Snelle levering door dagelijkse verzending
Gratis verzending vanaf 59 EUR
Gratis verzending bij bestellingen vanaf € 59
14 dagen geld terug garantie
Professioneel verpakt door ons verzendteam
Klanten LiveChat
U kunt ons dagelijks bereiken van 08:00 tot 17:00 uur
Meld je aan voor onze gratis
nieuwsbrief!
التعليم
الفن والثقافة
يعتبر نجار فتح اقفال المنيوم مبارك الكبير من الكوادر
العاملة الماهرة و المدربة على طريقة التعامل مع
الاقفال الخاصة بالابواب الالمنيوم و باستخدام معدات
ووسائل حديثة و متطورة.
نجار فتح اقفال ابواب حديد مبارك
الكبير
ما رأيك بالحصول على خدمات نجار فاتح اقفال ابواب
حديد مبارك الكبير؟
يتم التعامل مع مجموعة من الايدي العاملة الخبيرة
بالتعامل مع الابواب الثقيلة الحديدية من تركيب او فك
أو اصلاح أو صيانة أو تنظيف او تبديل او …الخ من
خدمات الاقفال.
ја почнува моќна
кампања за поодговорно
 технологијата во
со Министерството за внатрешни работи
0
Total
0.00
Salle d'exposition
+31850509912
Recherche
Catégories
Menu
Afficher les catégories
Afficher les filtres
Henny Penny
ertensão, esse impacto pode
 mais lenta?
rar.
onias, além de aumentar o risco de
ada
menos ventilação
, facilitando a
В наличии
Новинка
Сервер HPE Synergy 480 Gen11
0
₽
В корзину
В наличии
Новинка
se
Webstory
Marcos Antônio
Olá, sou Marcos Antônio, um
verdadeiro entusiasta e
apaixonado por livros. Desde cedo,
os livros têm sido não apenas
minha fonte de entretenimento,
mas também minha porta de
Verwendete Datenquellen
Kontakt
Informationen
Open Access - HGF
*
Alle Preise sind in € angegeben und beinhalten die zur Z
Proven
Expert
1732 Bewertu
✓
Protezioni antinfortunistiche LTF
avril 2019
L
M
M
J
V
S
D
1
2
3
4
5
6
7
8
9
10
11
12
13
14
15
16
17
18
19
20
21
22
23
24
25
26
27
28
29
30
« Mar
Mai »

__The problem__.
The entries above must each be repeated exactly.

__Exercise output__.
Snelle levering door dagelijkse verzending
Gratis verzending vanaf 59 EUR
Gratis verzending bij bestellingen vanaf € 59
14 dagen geld terug garantie
Professioneel verpakt door ons verzendteam
Klanten LiveChat
U kunt ons dagelijks bereiken van 08:00 tot 17:00 uur
Meld je aan voor onze gratis
nieuwsbrief!
التعليم
الفن والثقافة
يعتبر نجار فتح اقفال المنيوم مبارك الكبير من الكوادر
العاملة الماهرة و المدربة على طريقة التعامل مع
الاقفال الخاصة بالابواب الالمنيوم و باستخدام معدات
ووسائل حديثة و متطورة.
نجار فتح اقفال ابواب حديد مبارك
الكبير
ما رأيك بالحصول على خدمات نجار فاتح اقفال ابواب
حديد مبارك الكبير؟
يتم التعامل مع مجموعة من الايدي العاملة الخبيرة
بالتعامل مع الابواب الثقيلة الحديدية من تركيب او فك
أو اصلاح أو صيانة أو تنظيف او تبديل او …الخ من
خدمات الاقفال.
ја почнува моќна
кампања за поодговорно
 технологијата во
со Министерството за внатрешни работи
0
Total
0.00
Salle d'exposition
+31850509912
Recherche
Catégories
Menu
Afficher les catégories
Afficher les filtres
Henny Penny
ertensão, esse impacto pode
 mais lenta?
rar.
onias, além de aumentar o risco de
ada
menos ventilação
, facilitando a
В наличии
Новинка
Сервер HPE Synergy 480 Gen11
0
₽
В корзину
В наличии
Новинка
se
Webstory
Marcos Antônio
Olá, sou Marcos Antônio, um
verdadeiro entusiasta e
apaixonado por livros. Desde cedo,
os livros têm sido não apenas
minha fonte de entretenimento,
mas também minha porta de
Verwendete Datenquellen
Kontakt
Informationen
Open Access - HGF
*
Alle Preise sind in € angegeben und beinhalten die zur Z
Proven
Expert
1732 Bewertu
✓
Protezioni antinfortunistiche LTF
avril 2019
L
M
M
J
V
S
D
1
2
3
4
5
6
7
8
9
10
11
12
13
14
15
16
17
18
19
20
21
22
23
24
25
26
27
28
29
30
« Mar
Mai »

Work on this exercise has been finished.